We generate confusion matrix for each variation of each architecture on the test set and on the validation set. A confusion matrix gives a quantitative representation of each class of image being misclassified as an image of another class. A sample confusion matrix is provided in Figure8. If the number of misclassifications between two particular classes becomes high, it indicates that we need to collect more data on those classes to properly train the CNN architecture so that it can differentiate between those two classes. For this purpose, we generate confusion matrix on our validation set for each CNN architecture. There were a lot of confusions between Healthy Plant class and Brown Spot class. By collecting more data on these two classes, we have eliminated those confusions.

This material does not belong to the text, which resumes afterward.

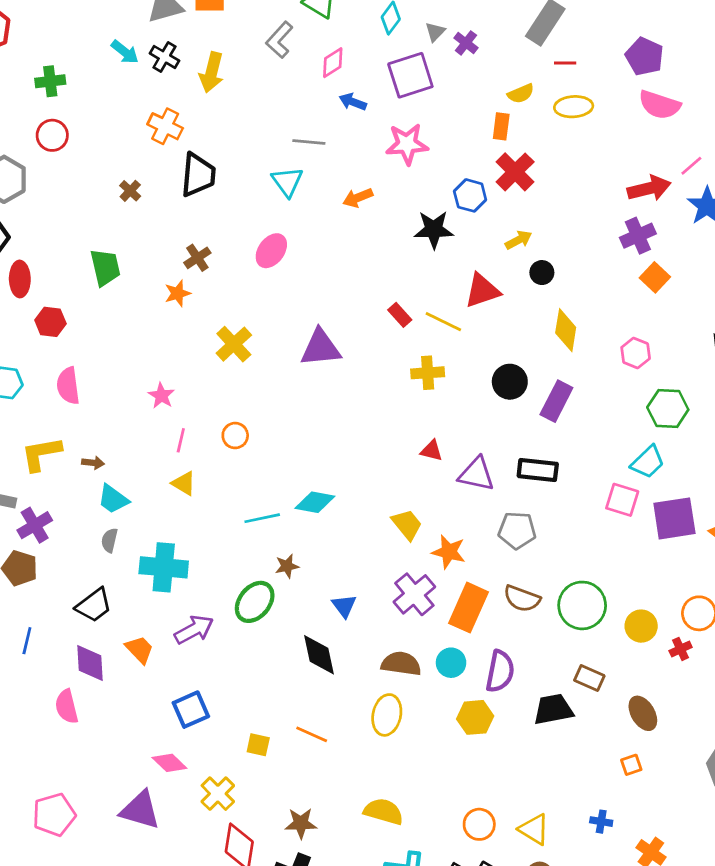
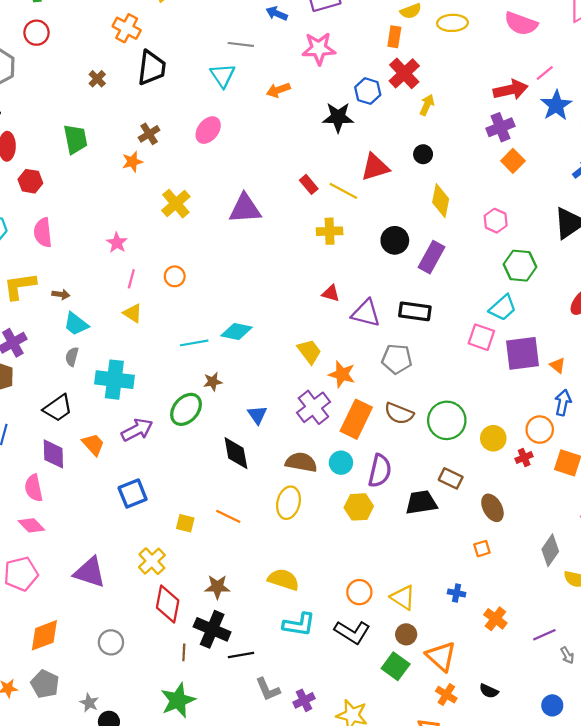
yellow arrow: (519, 240) -> (427, 105), moved, turned -40
pink diamond: (169, 763) -> (31, 525), moved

Figure 8 shows the confusion matrix of VGG16 (FT) on the test set. We see from the figure that Bacterial Leaf Blight disease has not been misclassified with any disease or pest. On the other hand, one image of Brown Plant Hopper has been misclassified with one image of Healthy Plant class. BLB represents Bacterial Leaf Blight, BPH represents Brown Plant Hopper, BS represents Brown Spot, FS represents False Smut, NB represents Neck Blast, SBR represents Sheath Blight and/or Sheath Rot in Figure 8.
We have proposed deep convolutional neural network based classifier for real time rice disease and pest recognition. We have conducted a comprehensive study on rice disease and pest recognition, incorporating nine classes of rice diseases, pests and healthy plant. We have collected a lot of images of rice plants infected with various diseases and pests from the rice field in real life scenario. We have applied the knowledge of agriculture in solving rice disease classification problem. We have used various types of convolutional neural network architectures, and have implemented various training methods on each of them. We have successfully been able to distinguish between inter-class and intra-class variations of diseases and pests in rice plant in complex environment. Validation accuracy and test accuracy of most of the convolutional neural network architectures are found to be very high, because our training, validation and test set have been collected from the same site. We plan on incorporating location, weather and soil data along with the image of the diseased part of the plant to develop a comprehensive and automated plant disease detection mechanism. Our convolutional neural network architectures have large size because of a large number of parameters. We plan to put effort in order to achieve high accuracy in plant disease and pest classification with memory efficient convolutional neural network architectures for deployment purpose.
9 Credit Author Statement
Chowdhury Rafeed Rahman: Data curation, Writing- Original draft preparation, Conceptualization, Methodology. Preetom Saha Arko: Software, Data curation. Mohammed Eunus Ali: Visualization, Investigation, Supervision. Mohammad Ashik Iqbal Khan: Data curation, Methodology. Abu Wasif: validation, Writing- Reviewing and Editing. Md. Rafsan Jani: Software. Md. Shahjahan Kabir: Data curation.
We thank the authority of BRRI (Bangladesh Rice Research Institute) for supporting the research by providing us with the opportunity of collecting a lot of images of rice plant diseases in real life scenerio. We also thank RMIT University for giving us the opportunity to use their GPU server.